IRE1α siRNA and siRNA control were synthesized from GenePharma (Shanghai, China). Cells were transiently transfected with siRNA (20 µM) using oligofectamine3000 (Invitrogen, Carlsbad, CA, USA) as described by the protocol. All target sequences mentioned above were shown in Supplemental Material Table 1.
TG induced EMT construction
Stable transfected PC cells were treated with 200 nM TG or 1% DMSO (as a control) for 4 h. The EMT construction was verified by EMT-enhanced cell invasion and migration and EMT-induced changes in key proteins involving in EMT signaling.

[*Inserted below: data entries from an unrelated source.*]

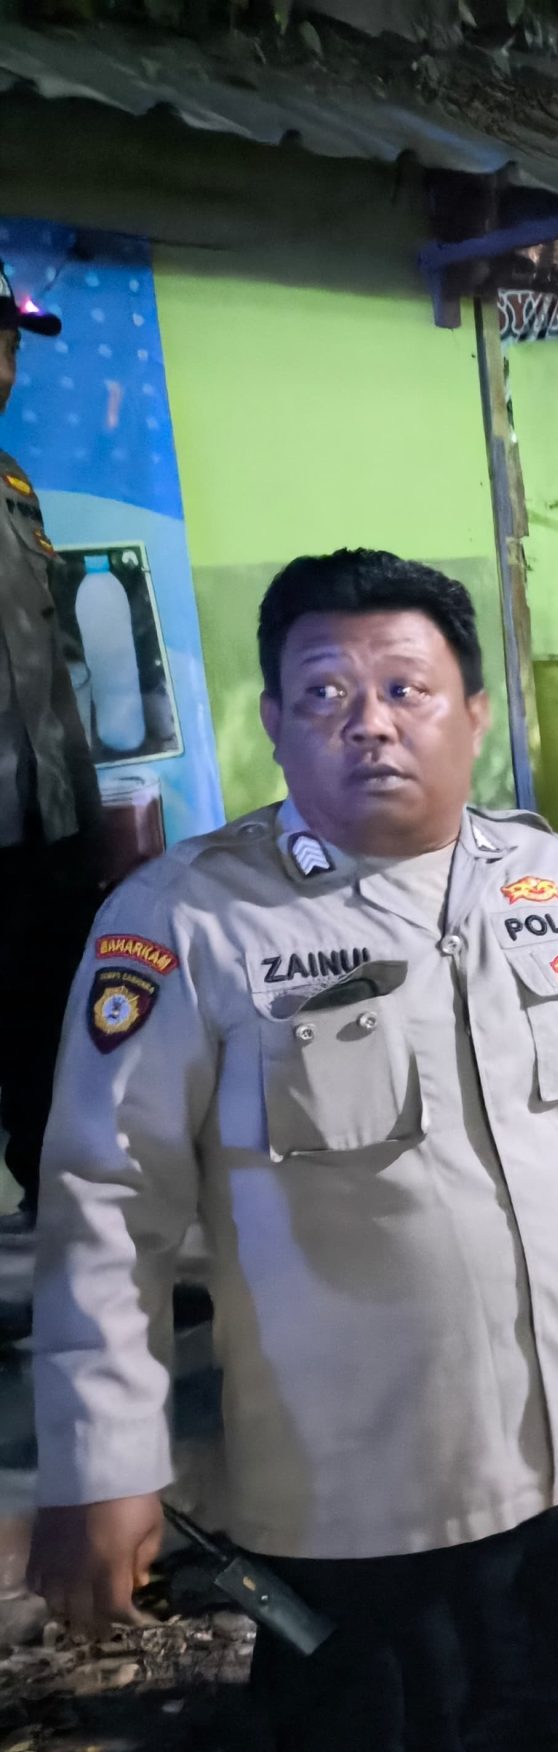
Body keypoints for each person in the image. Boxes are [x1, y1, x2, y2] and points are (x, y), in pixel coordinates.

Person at [26, 550, 558, 1752]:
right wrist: (107, 1460)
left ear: (473, 711)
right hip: (362, 1478)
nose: (367, 717)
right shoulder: (187, 922)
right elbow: (103, 1205)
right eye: (325, 691)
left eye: (404, 686)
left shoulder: (542, 875)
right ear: (275, 720)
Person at [0, 256, 105, 1237]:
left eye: (6, 341)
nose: (1, 360)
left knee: (48, 1022)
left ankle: (54, 1217)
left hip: (45, 822)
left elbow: (57, 651)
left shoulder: (15, 481)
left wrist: (87, 798)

Invasion and migration assays
Briefly, transfected PC cells (pretreated with TG or co-transfected with IRE1α) were plated in inserts that coated with matrigel (BD Biosciences, Sparks, MD, USA) in 24 well plates with FBS-free growth media. Growth media with 10% FBS was added to the bottom wells to generate a serum gradient. After 24 h, cells that had migrated to the underside of the inserts were stained with Crystal Violet Hydrate (Sigma). The migratory cells were counted in five random fields per well. The migration assay was done in a similar fashion without matrigel. Each experiment was repeated 3 times.
In vivo xenograft model
All animal work was performed in accordance with protocols approved by the Animal Care Committee of China Medical University. Total 15 nude mice (BALB/c-nu) were used. Transfected Capan-2 cells (1 × 106) were respectively injected into bilateral axillae of 5 nude mice to construct subcutaneous tumor formation. Tumor volumes were calculated by the following formula: length × width × height × 0.52 in cm. Besides, transfected SW1990 cells (1 × 106) were injected into the spleen of 10 nude mice to construct distant liver metastasis model, which were assessed by the number of liver metastases. These nude mice were killed 30 days later, and samples were extracted and fixed for hematoxylin and eosin (HE), and IHC staining.
Statistical analysis
Statistical analysis was performed using SPSS software 21.0 (Chicago, IL, USA). Continuous variables were expressed as the mean ± SD. The differences in intracellular free Ca2+ concentration, WB assay, cell migration and invasion assays and the number of liver metastases were compared through Student’s t-test. The differences of orthotopic tumor volumes were compared with paired sample t-test. Non-parametric and spearman correlation tests were analyzed for IHC assays in vivo and human PC samples. The association of target proteins expression with clinicopathological data was analyzed by Chi-squared. The Kaplan-Meier curve was used to estimate survival, and differences were analyzed by the log-rank test. P <0.05 or P <0.01 was considered significant.